Taking a ten-year leap forward in time, as we wander curiously inside the Simplon Park, we would come across the extraordinary architectural-scale design of the Torre Littoria tower that was built, in the record time of only two and a half months, for the 5th Milan Triennale and features a 109-meter-high tubular steel structure.
In these years Gio Ponti ‘s activity is expanding enormously, we are in the 1930s when he is called to direct Luigi Fontana and founds, together with Pietro Chiesa, FontanaArte. During this work experience he is able to bring to life great product design objects such as Bilia: a satin-finished lamp with an essential geometric shape composed of a cone and a sphere and endowed with extraordinary balance of proportions; Tavolino 1932: composed of two float glass discs 15 mm thick with a nickel-plated and brushed brass supporting structure; or Suspension Lamps 0024: an elegant tempered glass lamp articulated on horizontal discs in floor and suspension formats.
This first walk could end, then, in the area of Corso Magenta, a stone’s throw from Santa Maria delle Grazie where, at 42 Via San Vittore, we would encounter Palazzo Borletti: once home to the factory of the Borletti brothers, manufacturers of watches and sewing machines and among the founding partners of important stores such as La Rinascente, Upim and Standa. Here it was commissioned, from architects Gio Ponti and Emilio Lancia, the construction of a palace intended to accommodate Milan’s upper middle class when the Borletti family moved out of Porta Genova in 1927.

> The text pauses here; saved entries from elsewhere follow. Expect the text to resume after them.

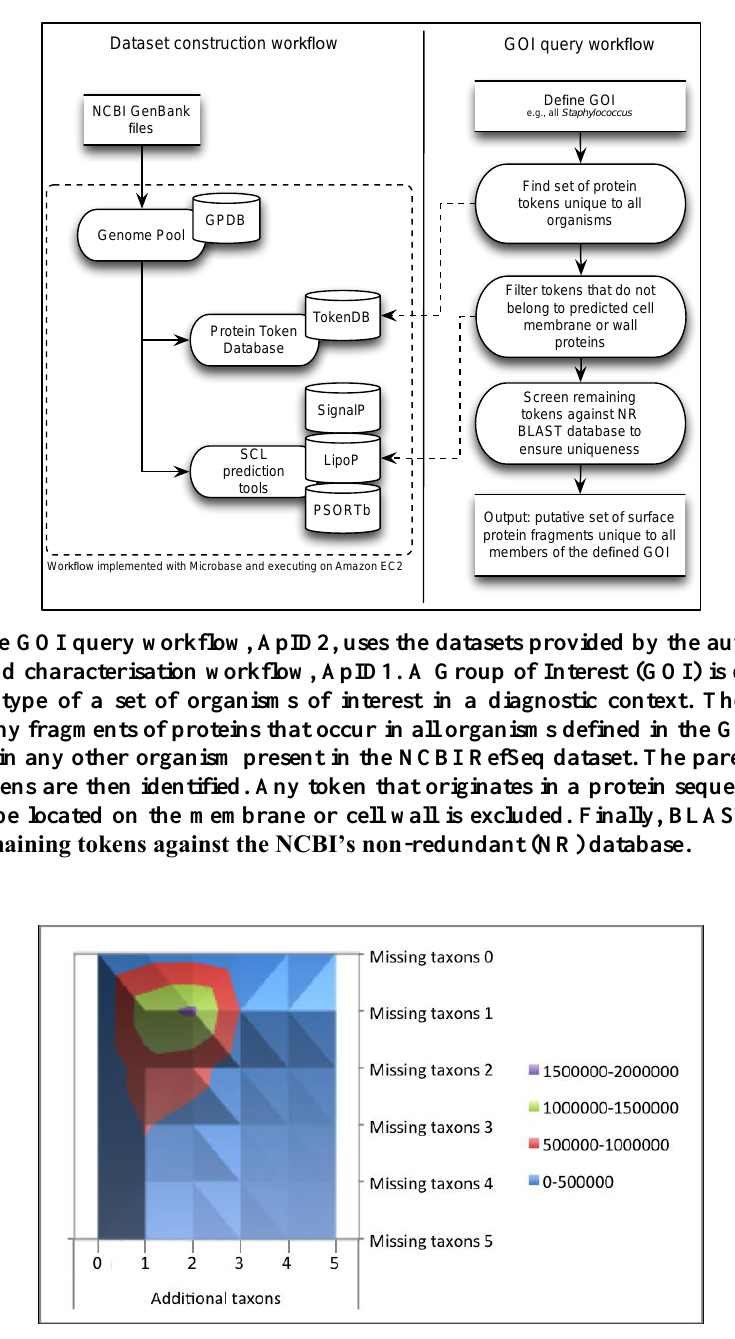
Figure 4: A heatmap showing the distribution of tokens around a Group of Interest. Each cell contains a count of unique diagnostic token strings found by adding or removing organisms from the initial GOI. In this figure, a peak can be seen when 2 extra organisms are added and one of the existing organisms is removed from the original GOI definition. Such a huge increase in tokens may indicate that the original GOI was incorrect, especially if most of the additional tokens found at 2, 1 are from the same two additional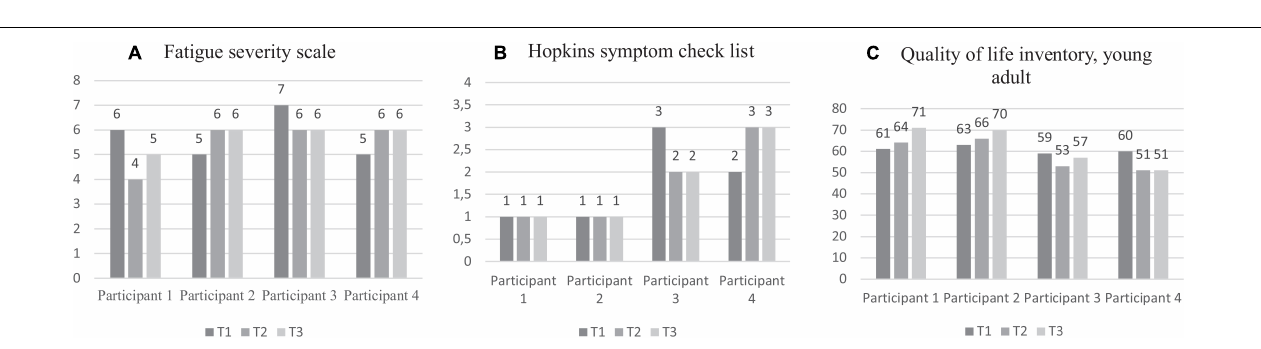
FIGURE 1 | Individual scores from the hotel task at preintervention, postintervention, and 6-month follow-up. (A) Raw scores of “deviations from optimal time allocation” are presented in seconds. Higher scores indicate worse performance. (B) Number of tasks attempted are reported in raw scores. Higher scores indicate better performance.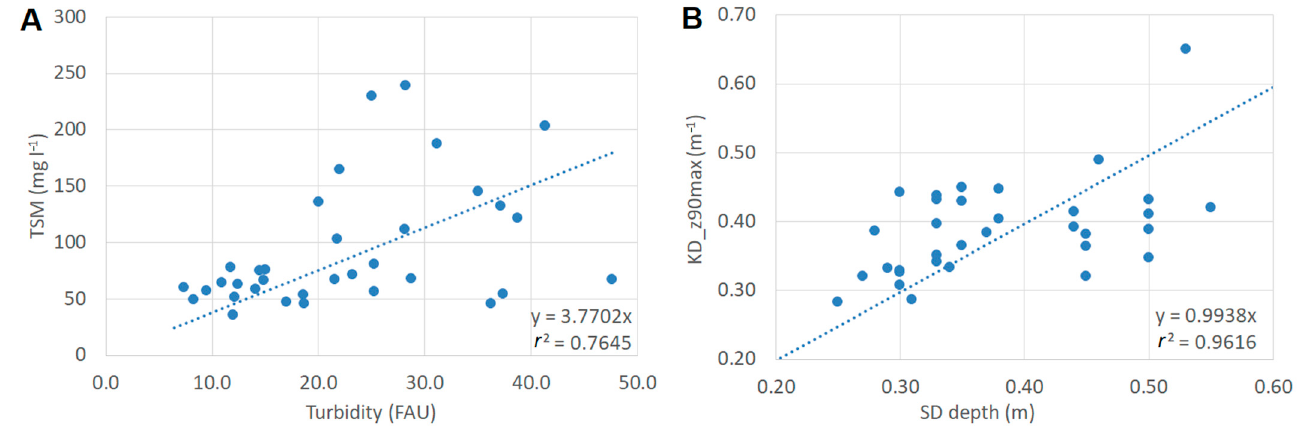
Figure 6. For the same geographical point in the lagoon, ( A ) relationships between the values of turbidity measured in the water lagoon and the estimated values of suspended matter (TSM); ( B ) relationships between the Secchi disk (SD) measurement and the diffuse attenuation coefficient (KD_z90max).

A second itinerary to discover the traces of Gio Ponti in Milan should go, in our opinion, to focus instead on the 1950s; these years were for Gio Ponti the period of his most intense and fruitful activity: having abandoned the usual references to the neoclassical past he turned, in fact, toward more innovative ideas and gave birth to his timeless masterpieces such as ‘la Superleggera,’ a chair designed for Cassina in 1955, a symbol of perfection and balance between solidity and lightness; the D.754 carpet for Molteni & C. in four-color pony leather and the D.655 chest of drawers characterized by white-colored drawer fronts with applied handles of various woods (elm, national walnut, mahogany, and rosewood) as well as the D.555 coffee table designed for his home on Dezza Street.
It is in this decade that Gio Ponti‘s best-known creation begins, from which our second journey will start, namely the construction of the Pirelli Skyscraper, which will represent a grand structural invention, the child of his reflections on the finite form, since it was conceived as a tower with a concluded tapering shape that emerges from the void that surrounds it as if to embody the entrepreneurial spirit of the time.
We conclude our excursus on Gio Ponti in Milan by mentioning the D.270 chairs designed for Molteni by now at the age of eighty, in 1970. His thinking in recent years has been increasingly focused on the concept of living, which leads him to believe how the home should be a simple thing to judge by the enchantment one feels when observing it from the outside, as well as living in it from the inside.
This idea led Gio Ponti to believe in a versatile home made up of movable elements, and it is this last message of his that gave rise to these wonderful seats that are easily moved, as they are lightweight and foldable, suitable in the most diverse situations in a home that modulates to our needs.
“What is perhaps most striking about Gio Ponti is his uncanny ability to bring out every aspect of the experience that anyone who comes to one of the situations he designed might have. Give him a chance to talk about a project he is working on, and you will find yourself experiencing through him, the reactions, impulses, needs and pleasures of many different people.“
Thus Charles Eames presents Gio Ponti on the occasion of the exhibition The expression of Gio Ponti. These words aptly express the profile of an architect and designer who, more than others, remained true to his profession by elevating it to the status of art and adding to the role of a craftsman the style and characterization of a learned and artistically avant-garde man.